Dank einem fiesen Magen-Darm-Infekt habe ich mich mal wieder an etwas erinnert, das ich schon lange wissen wollte:
Wie kommt es, dass bei Erbrechen verschiedene vorher gegessene Nahrungsmittel wieder zum Vorschein kommen, andere dagegen vollkommen verschwunden sind?
Also z.B. man isst Kartoffeln, Mohrrüben und drei, vier Stunden später Salat mit viel Öl. Wieso kommt der Salat nicht wieder mit raus, der Rest schon?
Ich weiss, dass verschiedene Speisen unterschiedlich lange brauchen, bis sie verdaut sind. Aber dass das so eindeutig zu unterscheiden ist und schon direkt im Magen losgeht?
Oder hat es damit gar nichts zu tun, sondern liegt ganz anders begründet?
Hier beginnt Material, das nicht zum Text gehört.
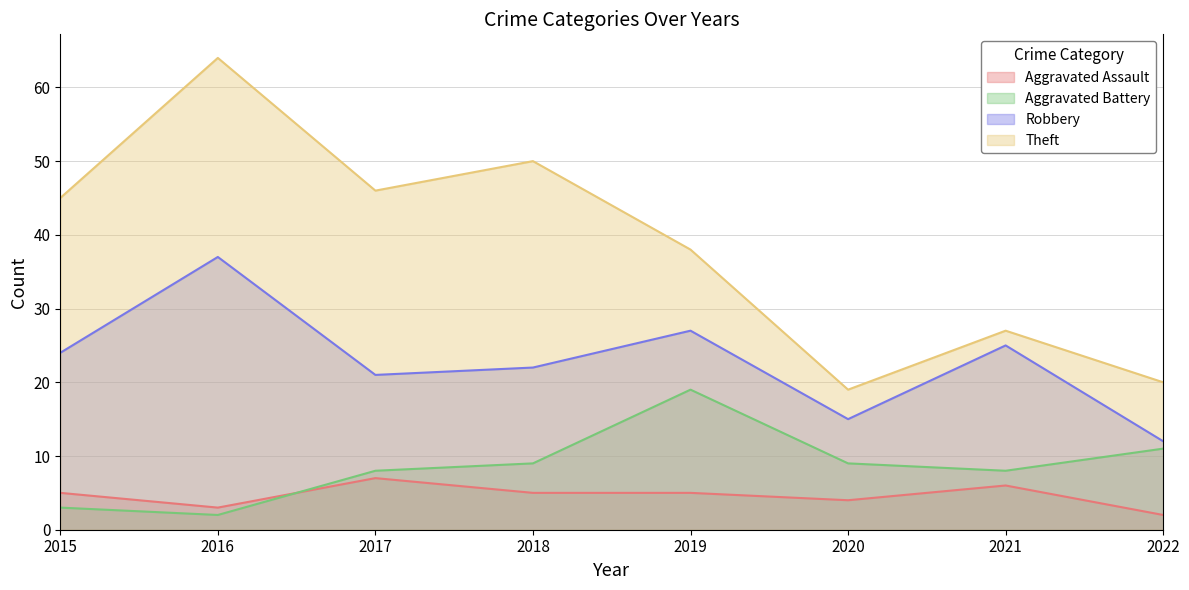

How many interior local valleys does the Aggravated Battery series have?

2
Wie kommt es, dass bei Erbrechen verschiedene vorher gegessene
Nahrungsmittel wieder zum Vorschein kommen, andere dagegen
vollkommen verschwunden sind?
Kartoffeln z.B. enthalten auch gekocht noch Reste der natürlichen Giftstoffe mit denen sie sich gegen Fraßfeinde und Schimmel wehren. Wenn die Verdauung jetzt darauf keine Lust hat (kommt z.B. beim Schwangerschaftserbrechen sicherheitshalber vor), dann wird dieser Bestandteil auch gezielt entsorgt.
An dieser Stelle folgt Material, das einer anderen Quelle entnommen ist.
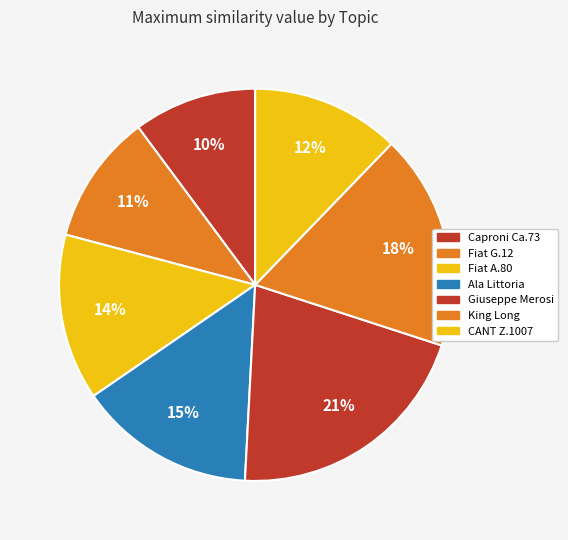

How many segments does this pie chart have?

7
Bei Mohrrüben dürfte es mit dem Selbstschutz der Pflanze ähnlich sein. Du kannst ja als Test mal rohe gemahlene Körner oder Supermarkt-Vollkornbrot probieren. Der „Erfolg“ dürfte ähnlich sein. Beim durchgearbeiteten Zwieback jedoch passiert nichts. Oder bei getoastetem ordentlichem Sauerteigbrot z.B. aus einem Ökomarkt oder Reformhaus. Kannst ja mal ausprobieren.
Ich hab das schon mal mit „nicht mehr ganz frischem“ Tofu aus einem China-Gericht gehabt. Da kam auch fast nur der Tofu original wieder zum Vorschein. Und danach ging’s mir schlagartig besser.